I think life is too short to be selfish.. Being selfish gets you lonely. Thats my take on it. When you’re selfish & you make rash decisions based on a [YOU] factor.. you’re only hurting yourself in the long run. I mean i understand life & death situations etc then you really need to think in a YOU factor, but even then, people would put their life on the line for someone they dont know.. like a soldier. But when it comes to other things, dont ever take for granted how someone feels about you.. There are millions and trillions of people on this planet.. and for one person to feel a heart felt emotion for another, thats something.. because thats not selfish.. when two people share it.. its magnificent.. & I think its rare.. its an unbeatable team..

There’s always going to be someones dreams fulfilled at another hearts expense though & to avoid that by gaining two things at once (fulfilling a dream whilst keeping love in tact).. would be brilliant.. Although i’m sure it’s something you need to master… & i think thats why I believe you should take challenges head on vs selfishly. Some people view it as a crossroad, others view it as an opportune challenge to conquer.. I think I’ll take the high road and view it as an opportune challenge to conquer.

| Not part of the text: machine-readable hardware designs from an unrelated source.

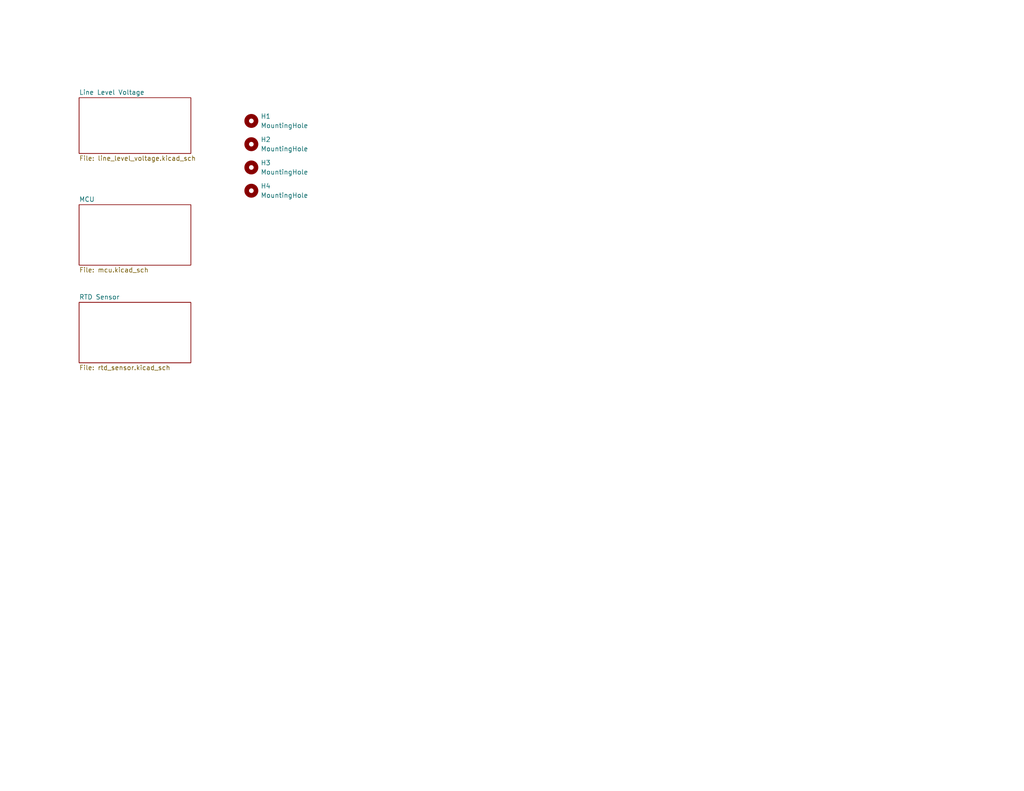
<source format=kicad_sch>
(kicad_sch
	(version 20231120)
	(generator "eeschema")
	(generator_version "8.0")
	(uuid "ff0631e1-b939-4792-8ab6-e75777fda96c")
	(paper "A")
	(title_block
		(title "Rancilio Silvia PID Board")
	)
	
	(symbol
		(lib_id "Mechanical:MountingHole")
		(at 68.58 52.07 0)
		(unit 1)
		(exclude_from_sim yes)
		(in_bom no)
		(on_board yes)
		(dnp no)
		(fields_autoplaced yes)
		(uuid "2332363c-853e-4e32-845c-ba86835e64bb")
		(property "Reference" "H4"
			(at 71.12 50.7999 0)
			(effects
				(font
					(size 1.27 1.27)
				)
				(justify left)
			)
		)
		(property "Value" "MountingHole"
			(at 71.12 53.3399 0)
			(effects
				(font
					(size 1.27 1.27)
				)
				(justify left)
			)
		)
		(property "Footprint" "MountingHole:MountingHole_3.2mm_M3_Pad_TopOnly"
			(at 68.58 52.07 0)
			(effects
				(font
					(size 1.27 1.27)
				)
				(hide yes)
			)
		)
		(property "Datasheet" "~"
			(at 68.58 52.07 0)
			(effects
				(font
					(size 1.27 1.27)
				)
				(hide yes)
			)
		)
		(property "Description" "Mounting Hole without connection"
			(at 68.58 52.07 0)
			(effects
				(font
					(size 1.27 1.27)
				)
				(hide yes)
			)
		)
		(instances
			(project "silvia_hacker_board"
				(path "/ff0631e1-b939-4792-8ab6-e75777fda96c"
					(reference "H4")
					(unit 1)
				)
			)
		)
	)
	(symbol
		(lib_id "Mechanical:MountingHole")
		(at 68.58 45.72 0)
		(unit 1)
		(exclude_from_sim yes)
		(in_bom no)
		(on_board yes)
		(dnp no)
		(fields_autoplaced yes)
		(uuid "aa2afd3d-88df-48a9-ab25-b4bf45f56913")
		(property "Reference" "H3"
			(at 71.12 44.4499 0)
			(effects
				(font
					(size 1.27 1.27)
				)
				(justify left)
			)
		)
		(property "Value" "MountingHole"
			(at 71.12 46.9899 0)
			(effects
				(font
					(size 1.27 1.27)
				)
				(justify left)
			)
		)
		(property "Footprint" "MountingHole:MountingHole_3.2mm_M3_Pad_TopOnly"
			(at 68.58 45.72 0)
			(effects
				(font
					(size 1.27 1.27)
				)
				(hide yes)
			)
		)
		(property "Datasheet" "~"
			(at 68.58 45.72 0)
			(effects
				(font
					(size 1.27 1.27)
				)
				(hide yes)
			)
		)
		(property "Description" "Mounting Hole without connection"
			(at 68.58 45.72 0)
			(effects
				(font
					(size 1.27 1.27)
				)
				(hide yes)
			)
		)
		(instances
			(project "silvia_hacker_board"
				(path "/ff0631e1-b939-4792-8ab6-e75777fda96c"
					(reference "H3")
					(unit 1)
				)
			)
		)
	)
	(symbol
		(lib_id "Mechanical:MountingHole")
		(at 68.58 33.02 0)
		(unit 1)
		(exclude_from_sim yes)
		(in_bom no)
		(on_board yes)
		(dnp no)
		(fields_autoplaced yes)
		(uuid "b23f2511-a7b1-4cb9-9bfd-a289cb9c010a")
		(property "Reference" "H1"
			(at 71.12 31.7499 0)
			(effects
				(font
					(size 1.27 1.27)
				)
				(justify left)
			)
		)
		(property "Value" "MountingHole"
			(at 71.12 34.2899 0)
			(effects
				(font
					(size 1.27 1.27)
				)
				(justify left)
			)
		)
		(property "Footprint" "MountingHole:MountingHole_3.2mm_M3_Pad_TopOnly"
			(at 68.58 33.02 0)
			(effects
				(font
					(size 1.27 1.27)
				)
				(hide yes)
			)
		)
		(property "Datasheet" "~"
			(at 68.58 33.02 0)
			(effects
				(font
					(size 1.27 1.27)
				)
				(hide yes)
			)
		)
		(property "Description" "Mounting Hole without connection"
			(at 68.58 33.02 0)
			(effects
				(font
					(size 1.27 1.27)
				)
				(hide yes)
			)
		)
		(instances
			(project ""
				(path "/ff0631e1-b939-4792-8ab6-e75777fda96c"
					(reference "H1")
					(unit 1)
				)
			)
		)
	)
	(symbol
		(lib_id "Mechanical:MountingHole")
		(at 68.58 39.37 0)
		(unit 1)
		(exclude_from_sim yes)
		(in_bom no)
		(on_board yes)
		(dnp no)
		(fields_autoplaced yes)
		(uuid "f3a51357-5007-4a92-8b60-951107dc90f8")
		(property "Reference" "H2"
			(at 71.12 38.0999 0)
			(effects
				(font
					(size 1.27 1.27)
				)
				(justify left)
			)
		)
		(property "Value" "MountingHole"
			(at 71.12 40.6399 0)
			(effects
				(font
					(size 1.27 1.27)
				)
				(justify left)
			)
		)
		(property "Footprint" "MountingHole:MountingHole_3.2mm_M3_Pad_TopOnly"
			(at 68.58 39.37 0)
			(effects
				(font
					(size 1.27 1.27)
				)
				(hide yes)
			)
		)
		(property "Datasheet" "~"
			(at 68.58 39.37 0)
			(effects
				(font
					(size 1.27 1.27)
				)
				(hide yes)
			)
		)
		(property "Description" "Mounting Hole without connection"
			(at 68.58 39.37 0)
			(effects
				(font
					(size 1.27 1.27)
				)
				(hide yes)
			)
		)
		(instances
			(project "silvia_hacker_board"
				(path "/ff0631e1-b939-4792-8ab6-e75777fda96c"
					(reference "H2")
					(unit 1)
				)
			)
		)
	)
	(sheet
		(at 21.59 82.55)
		(size 30.48 16.51)
		(fields_autoplaced yes)
		(stroke
			(width 0.1524)
			(type solid)
		)
		(fill
			(color 0 0 0 0.0000)
		)
		(uuid "181dfc84-94ca-4098-ac01-55751f2c25a7")
		(property "Sheetname" "RTD Sensor"
			(at 21.59 81.8384 0)
			(effects
				(font
					(size 1.27 1.27)
				)
				(justify left bottom)
			)
		)
		(property "Sheetfile" "rtd_sensor.kicad_sch"
			(at 21.59 99.6446 0)
			(effects
				(font
					(size 1.27 1.27)
				)
				(justify left top)
			)
		)
		(instances
			(project "silvia_pid_board"
				(path "/ff0631e1-b939-4792-8ab6-e75777fda96c"
					(page "4")
				)
			)
		)
	)
	(sheet
		(at 21.59 55.88)
		(size 30.48 16.51)
		(fields_autoplaced yes)
		(stroke
			(width 0.1524)
			(type solid)
		)
		(fill
			(color 0 0 0 0.0000)
		)
		(uuid "1c78eb2f-5bca-4ee8-9dd0-014a1d22c557")
		(property "Sheetname" "MCU"
			(at 21.59 55.1684 0)
			(effects
				(font
					(size 1.27 1.27)
				)
				(justify left bottom)
			)
		)
		(property "Sheetfile" "mcu.kicad_sch"
			(at 21.59 72.9746 0)
			(effects
				(font
					(size 1.27 1.27)
				)
				(justify left top)
			)
		)
		(instances
			(project "silvia_pid_board"
				(path "/ff0631e1-b939-4792-8ab6-e75777fda96c"
					(page "3")
				)
			)
		)
	)
	(sheet
		(at 21.59 26.67)
		(size 30.48 15.24)
		(fields_autoplaced yes)
		(stroke
			(width 0.1524)
			(type solid)
		)
		(fill
			(color 0 0 0 0.0000)
		)
		(uuid "222b572f-7db9-4da8-8bd3-f493ba8b7e66")
		(property "Sheetname" "Line Level Voltage"
			(at 21.59 25.9584 0)
			(effects
				(font
					(size 1.27 1.27)
				)
				(justify left bottom)
			)
		)
		(property "Sheetfile" "line_level_voltage.kicad_sch"
			(at 21.59 42.4946 0)
			(effects
				(font
					(size 1.27 1.27)
				)
				(justify left top)
			)
		)
		(instances
			(project "silvia_pid_board"
				(path "/ff0631e1-b939-4792-8ab6-e75777fda96c"
					(page "2")
				)
			)
		)
	)
	(sheet_instances
		(path "/"
			(page "1")
		)
	)
)

</source>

I would fight for love, thats why. My future will always be there, I can always decide to do what I want with my life.. I cant unbreak a heart, I cant make tears unfall when they already have, & I certainly can’t take back words/actions that caused it all. But I would do all it took to avoid it if I felt strongly about that tiny beating organ that gives life to one individual that loves me like no other does.. If I ever did, I’d try my damnest to make it right again. Key in: The opportune challenge to conquer: The Opportune = having the chance to fix, The Challenge = fixing it right, & The Conquer = Making it right again  for good.

I ramble a lot.. I apologize!

It always floors me, one heart, an organ nonetheless, apart of a person, a simple being on a huge planet.. filled with so many others.. yet, its your smile, that makes their heart beat, its your voice that makes their clouds ungrey, its your touch that sends shivers.. nobody elses.. & its their heart that loves your heart.. & if  your heart reflects that back to them? WOW! Its like an 8th world wonder. Love is so beautiful, but so difficult at the same time.. & I guess thats why it rains before theres a rainbow huh?

I get stoked when I come to “AH” moments while Im writing on & on about nothing.

Anyway, when you find love.. hold onto it.. theres a lot of things that you are in control of in your lifetime.. Love gives you minimal control over what your heart is dictator of.